→ **What is being asked**:
Write each record again exactly as it stands.

(Excerpts from a dataset)
★ ★ ★ ★

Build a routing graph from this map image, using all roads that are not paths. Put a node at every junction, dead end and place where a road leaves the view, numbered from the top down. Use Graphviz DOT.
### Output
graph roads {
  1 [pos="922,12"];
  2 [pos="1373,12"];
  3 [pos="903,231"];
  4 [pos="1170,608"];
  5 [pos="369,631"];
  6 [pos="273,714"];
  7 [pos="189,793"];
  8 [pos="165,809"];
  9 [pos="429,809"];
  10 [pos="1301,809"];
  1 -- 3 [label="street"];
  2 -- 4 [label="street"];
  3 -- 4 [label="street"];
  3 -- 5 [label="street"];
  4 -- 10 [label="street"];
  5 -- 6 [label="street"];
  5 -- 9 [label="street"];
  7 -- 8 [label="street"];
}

★ ★ ★ ★

→ **Solved problem**:
Build a routing graph from this map image, using all roads that are not paths. Put a node at every junction, dead end and place where a road leaves the view, numbered from the top down. Use Graphviz DOT.
### Output
graph roads {
  1 [pos="922,12"];
  2 [pos="1373,12"];
  3 [pos="903,231"];
  4 [pos="1170,608"];
  5 [pos="369,631"];
  6 [pos="273,714"];
  7 [pos="189,793"];
  8 [pos="165,809"];
  9 [pos="429,809"];
  10 [pos="1301,809"];
  1 -- 3 [label="street"];
  2 -- 4 [label="street"];
  3 -- 4 [label="street"];
  3 -- 5 [label="street"];
  4 -- 10 [label="street"];
  5 -- 6 [label="street"];
  5 -- 9 [label="street"];
  7 -- 8 [label="street"];
}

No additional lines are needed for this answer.